Идиллии тем не менее не выходило; домашний, полусемейный мир все больше напоминал тишину порохового погреба, а случались – все чаще – и взрывы. Сестра Александра Васильевича Елизавета, которой позже будет суждено прославиться в словесности под псевдонимом Евгения Тур, нередко обедая с братом у Симон-Деманш, – той хватало ума, такта и очарования, чтобы в двусмысленном своем положении заслужить благосклонность его матери и сестер, – остро чувствовала неблагополучие: «Иногда мне становится их жаль. Александр имеет смелость казаться несчастным или недовольным до возмущения из-за неудавшегося блюда… Он стал еще более требовательным… еще большим деспотом… Вне себя он дает пощечины и бьет тарелки…»

Даже минуты спокойствия, по пристальным наблюдениям сестры, в этом доме стали тягостными:

«Их разговор ничто. Говорят о собаке, о кошке, о блюдах, об обеде, о способе его приготовления, и это в течение битых двух часов».

«…О чем еще он мог с ней говорить? Мужчины переоценивают свои силы, думая, что сожительство с интеллектуально ограниченной женщиной не может отразиться на их жизни… Она низводила его до своего жалкого уровня – до мира интриг, сплетен, мелочной экономии, козней против горничных и повара», – нет, это уже не будущая Евгения Тур. Это пишет автор современной книги о Сухово-Кобылине, как можно догадаться по ревнивому и, конечно, простительному, даже обаятельному высокомерию, женщина[3].

Бедная Луиза! От нее требуют того, чего она не могла и не обещала дать и чего сам Александр Васильевич нисколько не требовал, пока любил. А теперь то единственное, что она ему отдавала, любовь, было ему не нужно, – ее ли в том вина? И рассудительно ли взывать к деловитой логике, как это сделал другой автор, на сей раз, как опять-таки нетрудно понять, мужчина: дескать, зачем ждать любовного постоянства, когда сама вступила в такой альянс и приняла такие условия?

ОБЯЗАТЕЛЬНЫЕ ЗАДАНИЯ:
• A. Перепишите слово в слово часть отрывка о Сухово-Кобылине, начиная с «Даже минуты спокойствия, по» и продолжая до «обаятельному высокомерию, женщина[3].» включительно.
• B. Сократите абзац отрывка о Сухово-Кобылине, который начинается словами «Бедная Луиза!», оформив его в виде списка и сохранив главные факты.

ИСХОДНЫЕ МАТЕРИАЛЫ:
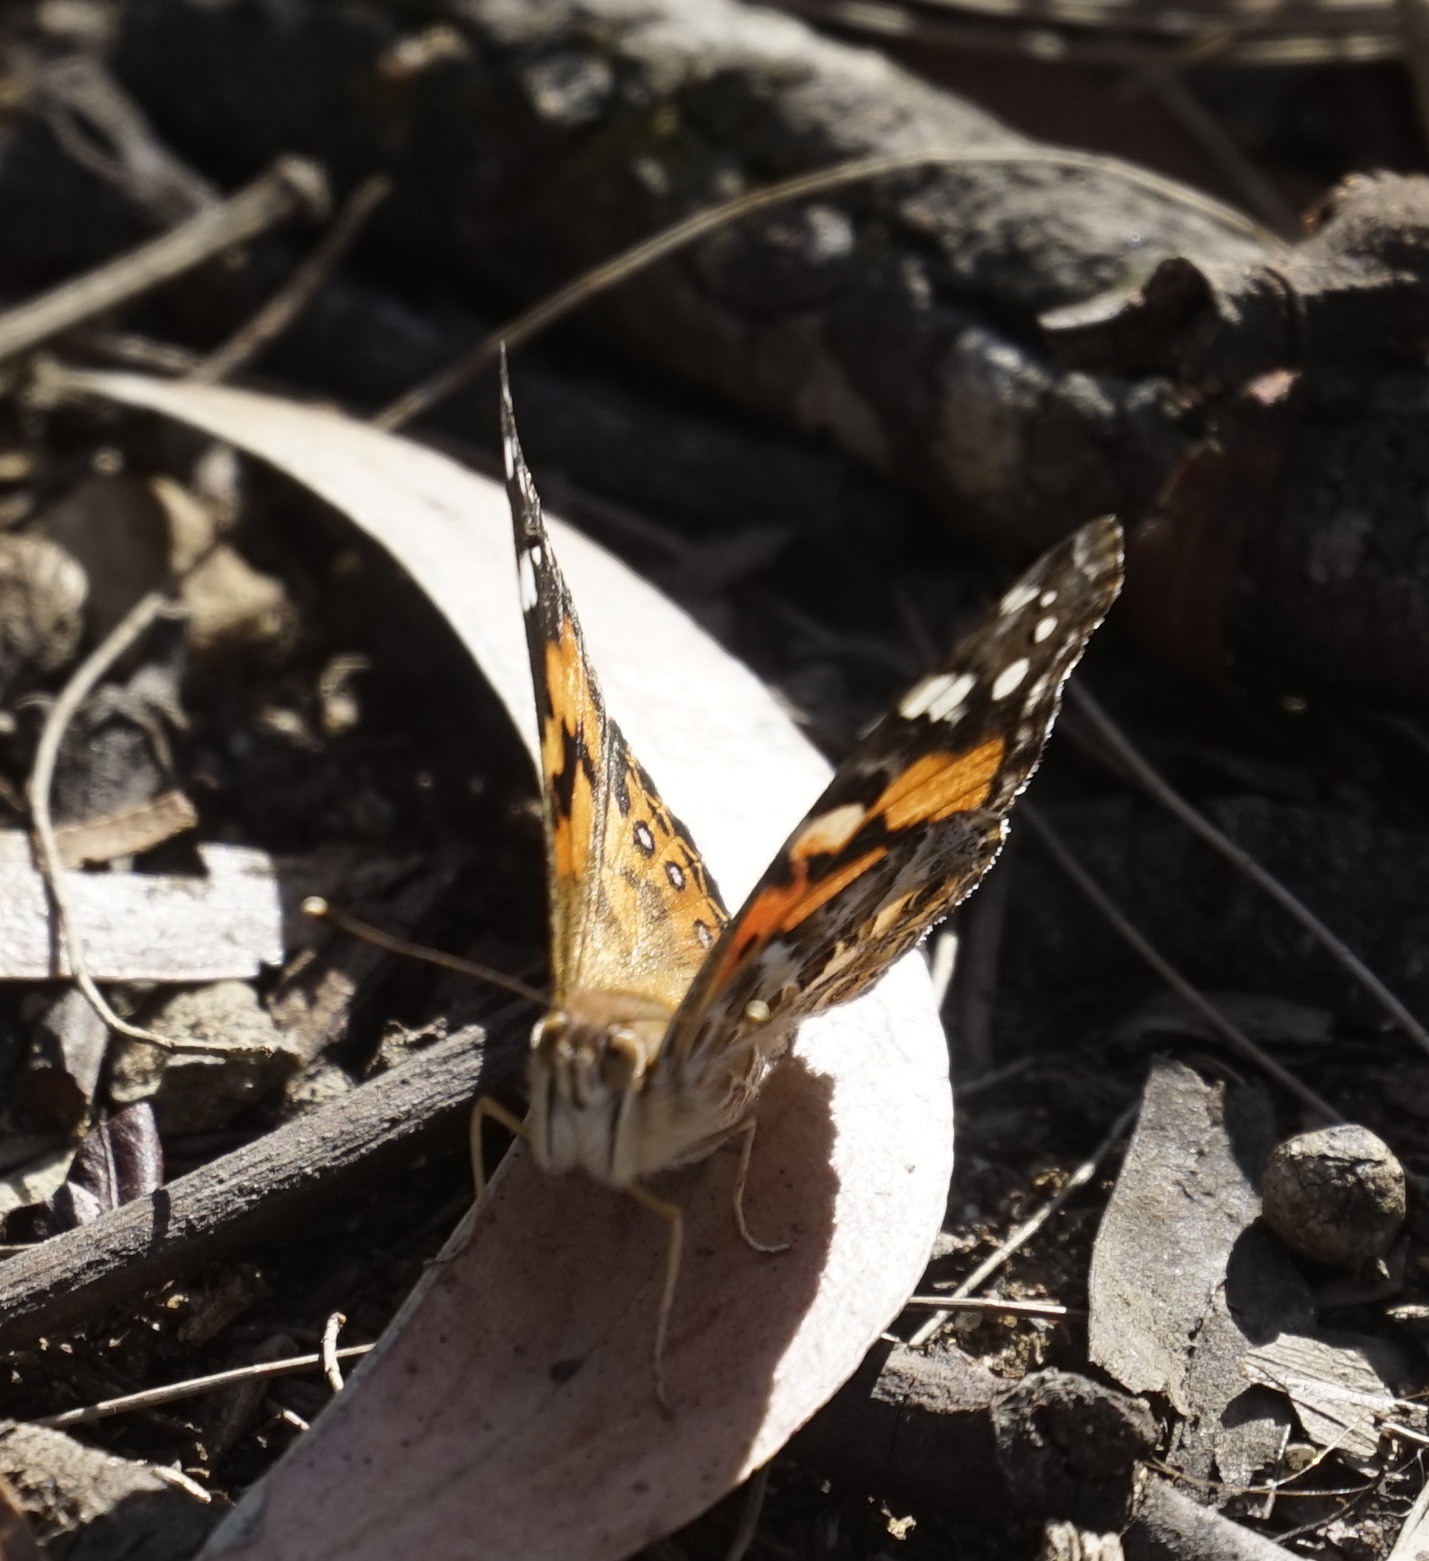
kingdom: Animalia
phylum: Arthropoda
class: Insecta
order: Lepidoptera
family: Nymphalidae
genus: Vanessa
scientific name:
...
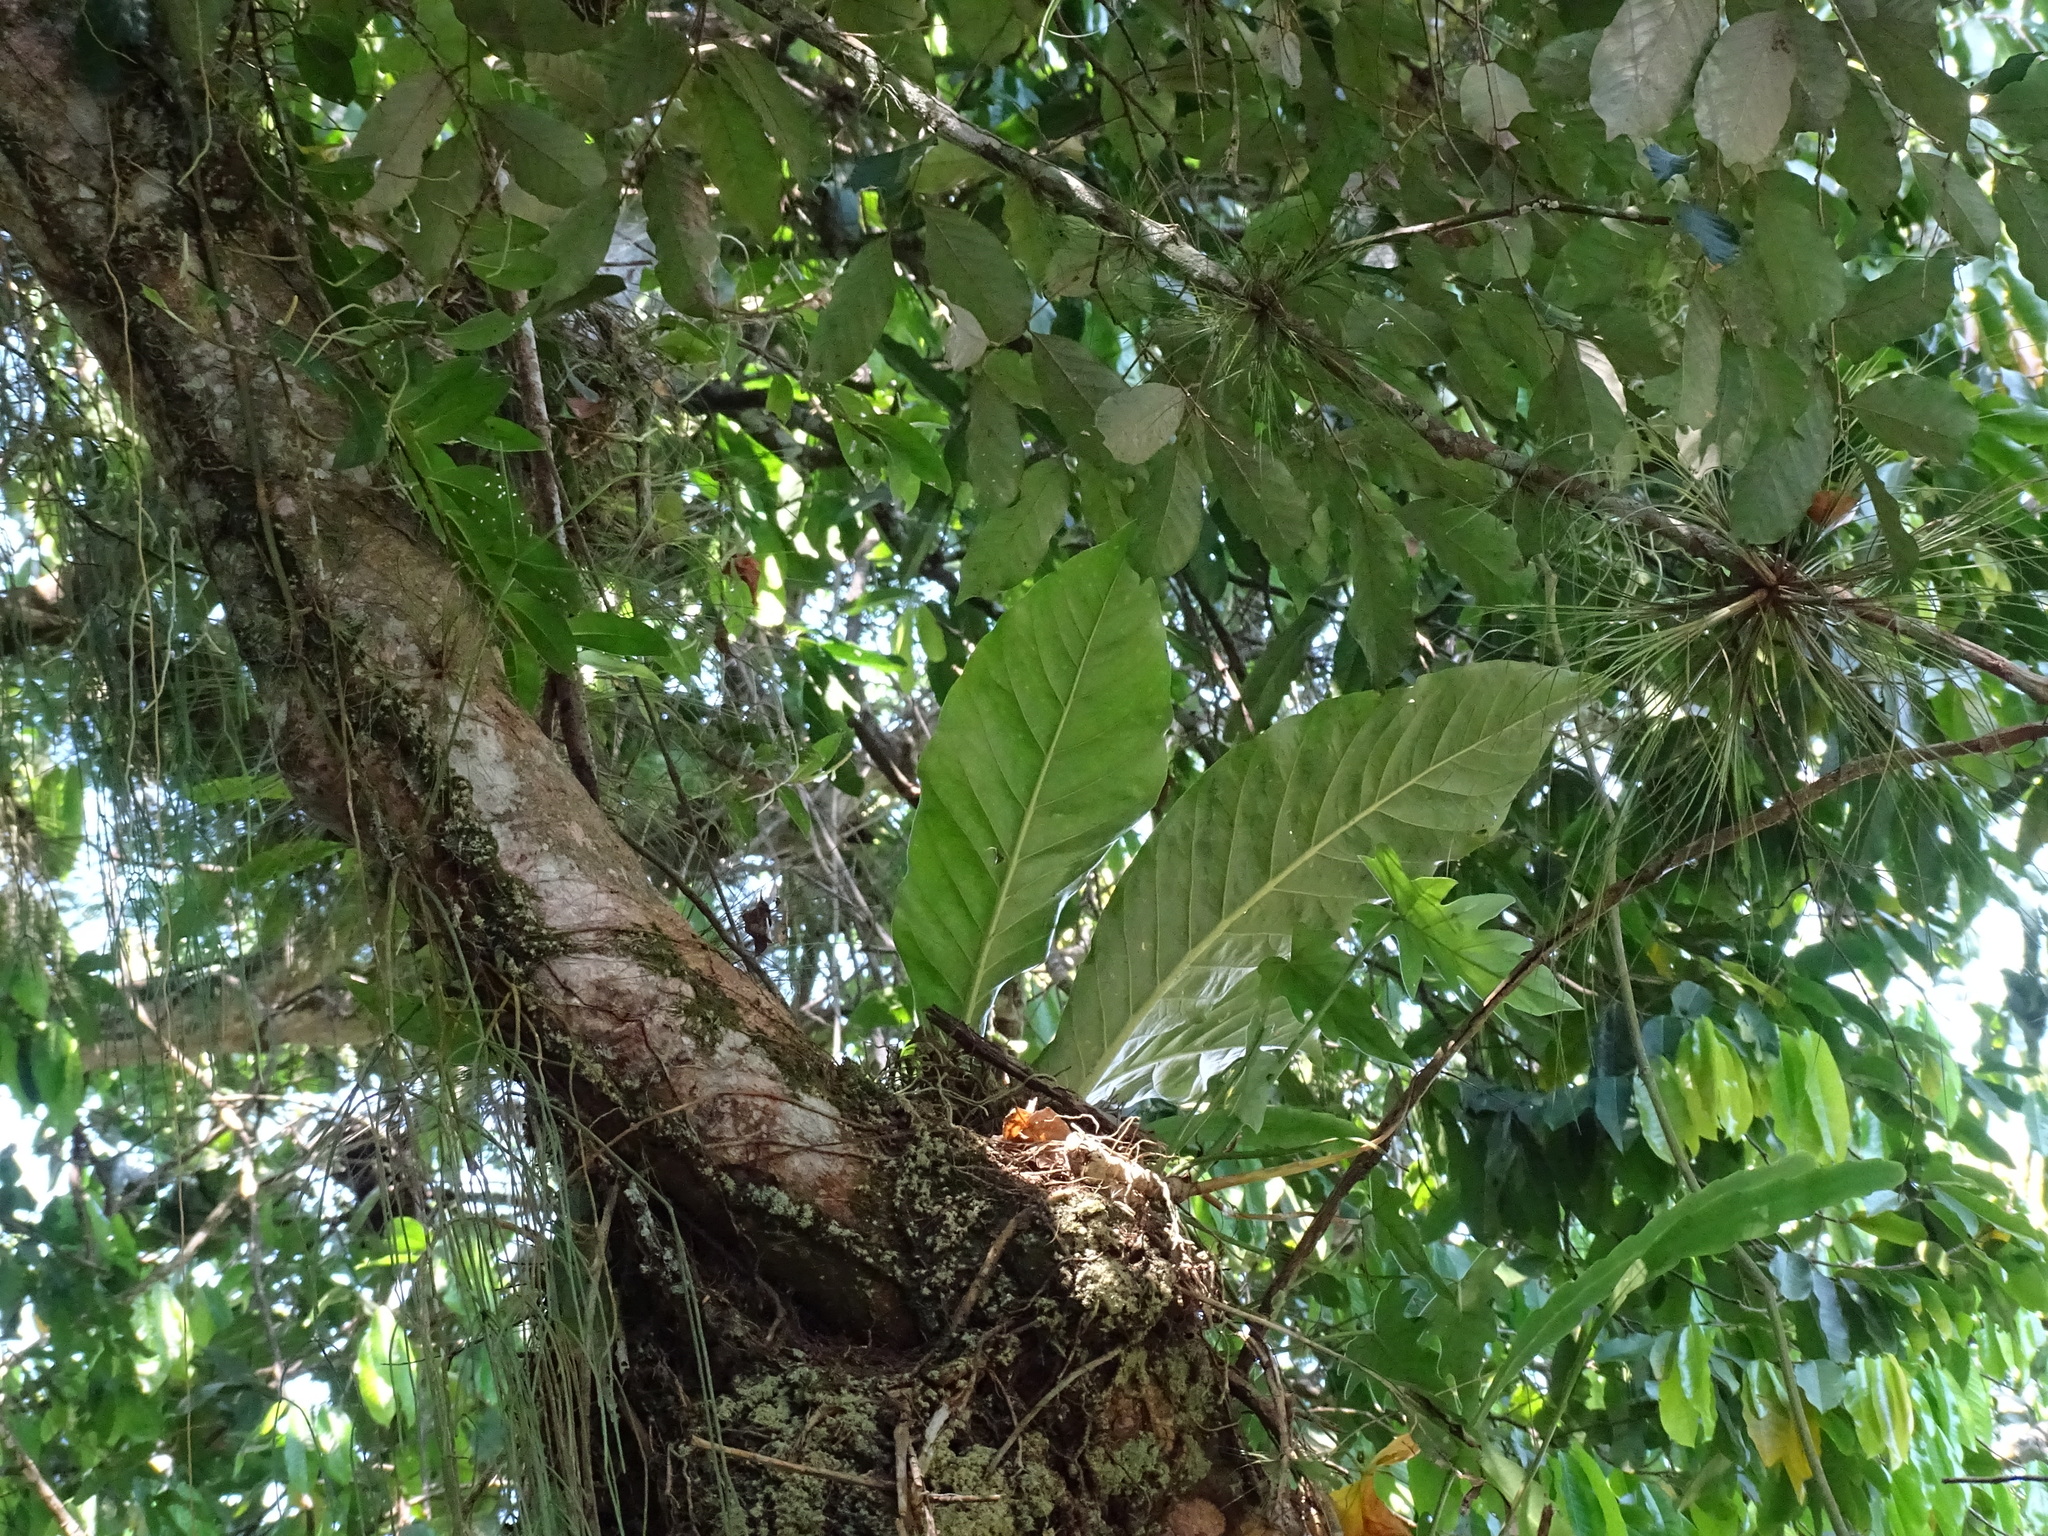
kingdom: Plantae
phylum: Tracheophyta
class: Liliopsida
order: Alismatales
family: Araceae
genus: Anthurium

РЕЗУЛЬТАТЫ ВЫПОЛНЕНИЯ:
• A.
Даже минуты спокойствия, по пристальным наблюдениям сестры, в этом доме стали тягостными:

«Их разговор ничто. Говорят о собаке, о кошке, о блюдах, об обеде, о способе его приготовления, и это в течение битых двух часов».

«…О чем еще он мог с ней говорить? Мужчины переоценивают свои силы, думая, что сожительство с интеллектуально ограниченной женщиной не может отразиться на их жизни… Она низводила его до своего жалкого уровня – до мира интриг, сплетен, мелочной экономии, козней против горничных и повара», – нет, это уже не будущая Евгения Тур. Это пишет автор современной книги о Сухово-Кобылине, как можно догадаться по ревнивому и, конечно, простительному, даже обаятельному высокомерию, женщина[3].

• B.
- От Луизы требуют того, чего она не могла и не обещала дать и чего Александр Васильевич не требовал, пока любил.
- Теперь ему не нужно единственное, что она ему отдавала, — любовь, и автор спрашивает, ее ли в том вина.
- Автор сомневается, рассудительно ли, как другой автор-мужчина, взывать к деловитой логике: зачем ждать любовного постоянства, если она сама вступила в такой альянс и приняла такие условия.